“Love your enemies and pray for those who persecute you” (Matt 5:44).
Jesus proclaims that the standard for holiness is not just obedience to rules and rituals, but the imitation of God, whose holiness is shown by his continuous love for both the virtuous and the sinner.
This standard upends human logic and the presumption that friends deserve love and enemies deserve hate. Jesus’ teaching is a revolution in how to defuse the cycles of revenge that have turned history into a bloodbath and human relationships into a game of survival.
Just the openness to pray for an enemy is the first step in breaking the spell of violence that has become the norm in human affairs. The ancient law of the talon, an “eye for an eye and a tooth for a tooth,” served as a minimal attempt at proportionality, but it defined relationships as possible only by threat of retaliation.
Such a baseline notion of justice holds humanity in a state of distrust and readiness to strike back, the logic of nuclear deterrence, or MAD – mutually assured destruction. It requires national and personal defense systems that rob us of most of our creative energy and capacity for love.

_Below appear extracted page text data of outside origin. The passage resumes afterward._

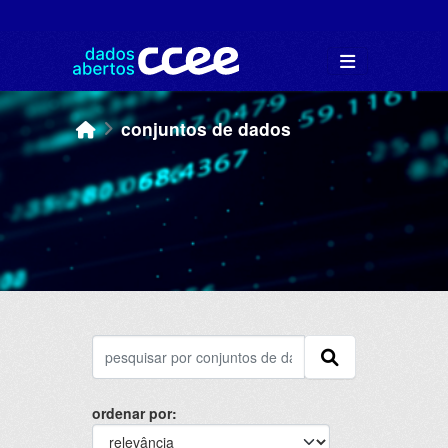
Skip to main content
conjuntos de dados
ordenar por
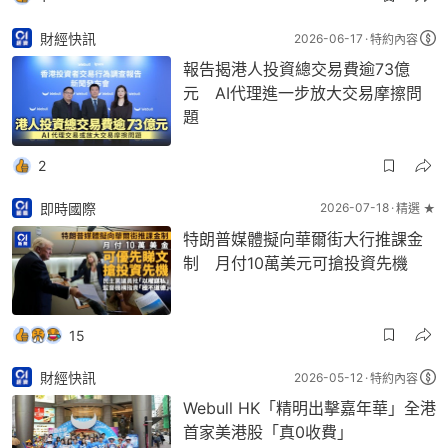
財經快訊
2026-06-17
特約內容
報告揭港人投資總交易費逾73億
元 AI代理進一步放大交易摩擦問
題
2
即時國際
2026-07-18
精選 ★
特朗普媒體擬向華爾街大行推課金
制 月付10萬美元可搶投資先機
15
財經快訊
2026-05-12
特約內容
Webull HK「精明出擊嘉年華」全港
首家美港股「真0收費」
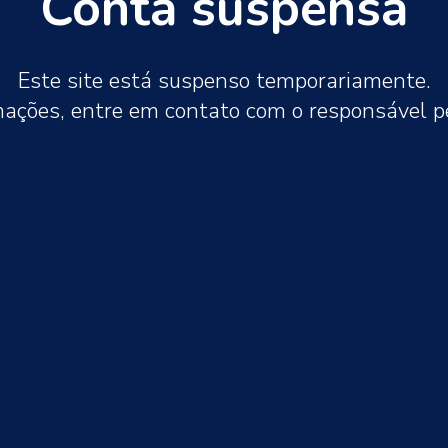
Conta suspensa
Este site está suspenso temporariamente.
mações, entre em contato com o responsável 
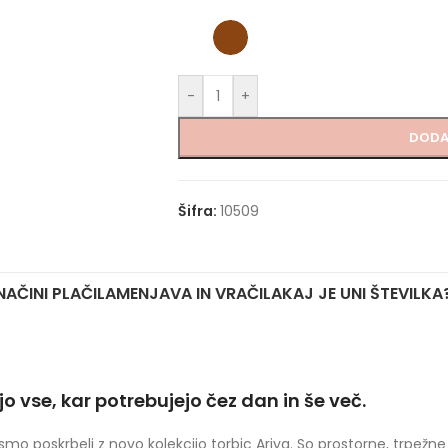
-
+
DODA
Šifra:
10509
NAČINI PLAČILA
MENJAVA IN VRAČILA
KAJ JE UNI ŠTEVILKA
o vse, kar potrebujejo čez dan in še več.
, smo poskrbeli z novo kolekcijo torbic Ariya. So prostorne, trpež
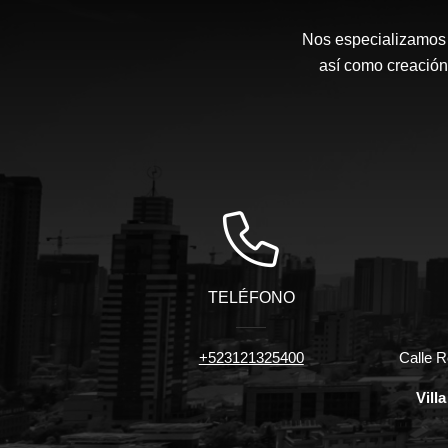
Nos especializamos e
así como creación 
TELÉFONO
+523121325400
Calle R
Vill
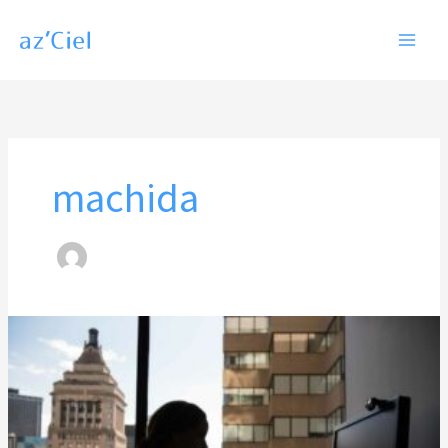
内
容
を
ス
キ
ッ
machida
プ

Jesus proposed a different world.
“Blessed are the peacemakers, for they shall be called the children of God.” Here is the grace that defines those who believe what Jesus promised and demonstrated by his own commitment to live God’s unconditional love.
Like everything Jesus taught in the Sermon on the Mount, only experience will reveal its effectiveness. Early in his papacy, Pope Francis said, “The true battlefield where violence and peace meet is the human heart.”
As disciples, are we willing to begin the revolution in our own hearts? If we respond to the Word and the grace that follows, we will extend the Beatitudes into every aspect of our lives. We will know the unsurpassed joy of being the children of God.